_Exercise requirements_
In the CI storage reply below, does each statement agree with the text? (a) Gregorovic names packages in the buildroot as another large category to consider. (b) Gregorovic says buildroot packages need not be kept even if packages might be rebuilt later. (c) Frields would keep CI generated logs forever only when they correspond to a kept build or a shipped testable. Answer yes or no for each, quoting the deciding words of the text exactly.

_Excerpt_
···

Re: Storage requirements for CI

Dennis Gregorovic <dgregor@xxxxxxxxxx> · Tue, 25 Jul 2017 12:12:30 -0400

On 07/25/2017 10:59 AM, Paul W. Frields wrote:
> I'd meant to raise this question last week but it turned out several
> folks were out of pocket who'd probably want to discuss.  One of the
> aspects of continuous integration[1] that impacts my team is the
> storage requirement.  How much storage is required for keeping test
> results, composed trees and ostrees, and other artifacts?  What is
> their retention policy?
> 
> A policy of "keep everything ever made, forever" clearly isn't
> scalable.  We don't do that in the non-CI realm either, e.g. with
> scratch builds.  I do think that we must retain everything we
> officially ship, that's well understood.  But atop that, anything we
> keep costs storage, and over time this storage costs money.  So we
> need to draw some reasonable line that balances thrift and service.
> 
> A. Retention
> ============
> 
> The second question is probably a good one to start with, so we can
> answer the first.  So we need to answer the retention question for
> some combination of:
> 
> 1. candidate builds that fail a CI pipeline
> 2. candidate builds that pass a CI pipeline
> 3. CI composed testables
>   * a tree, ISO, AMI, other image, etc. that's a unit
>   * ostree change which is more like a delta (AIUI)
> 4. CI generated logs
> 5. ...other stuff I may be forgetting
The other big bucket is packages in the buildroot used to build the builds.  You may want to keep these as well if there is a desire to be able to rebuild packages at a later point.  

> 
> My general thoughts are that these things are kept forever:
> 
> * (2), but only if that build is promoted as an update or as part of a
>   shipped tree/ostree/image
> * (3), but only if the output is shipped to users
> * (4), but only if corresponding to an item in (2) or (3)

···

_Material provided_
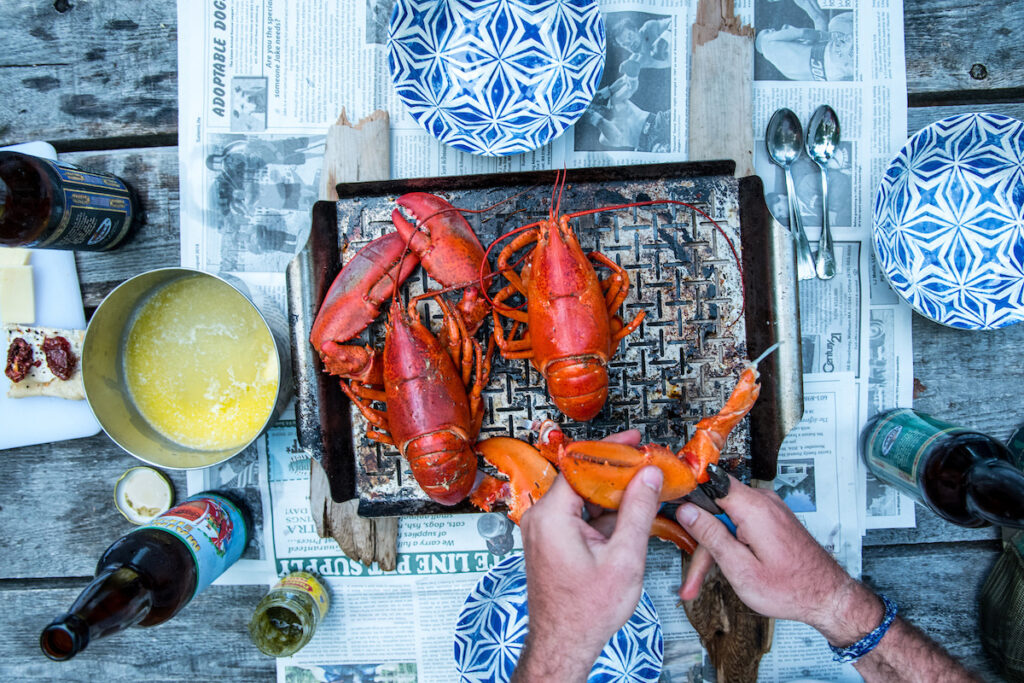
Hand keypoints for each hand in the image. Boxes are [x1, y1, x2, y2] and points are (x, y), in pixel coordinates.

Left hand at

···

_Result of the task_
(a) Yes: "The other big bucket is packages in the buildroot used to build the builds."
(b) No: "You may want to keep these as well if there is a desire to be able to rebuild packages at a later point."
(c) Yes: "(4), but only if corresponding to an item in (2) or (3)"